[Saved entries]
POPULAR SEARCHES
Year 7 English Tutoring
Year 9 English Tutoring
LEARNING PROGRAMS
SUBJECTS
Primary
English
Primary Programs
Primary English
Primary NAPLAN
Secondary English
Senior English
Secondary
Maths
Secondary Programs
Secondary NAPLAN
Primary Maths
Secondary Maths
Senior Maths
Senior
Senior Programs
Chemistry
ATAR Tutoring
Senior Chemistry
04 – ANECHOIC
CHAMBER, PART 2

→ About this exercise
Output nothing but the lines from the one containing "Year 9 English Tutoring" through the last line of the data, exactly as they stand.

→ Result
Year 9 English Tutoring
LEARNING PROGRAMS
SUBJECTS
Primary
English
Primary Programs
Primary English
Primary NAPLAN
Secondary English
Senior English
Secondary
Maths
Secondary Programs
Secondary NAPLAN
Primary Maths
Secondary Maths
Senior Maths
Senior
Senior Programs
Chemistry
ATAR Tutoring
Senior Chemistry
04 – ANECHOIC
CHAMBER, PART 2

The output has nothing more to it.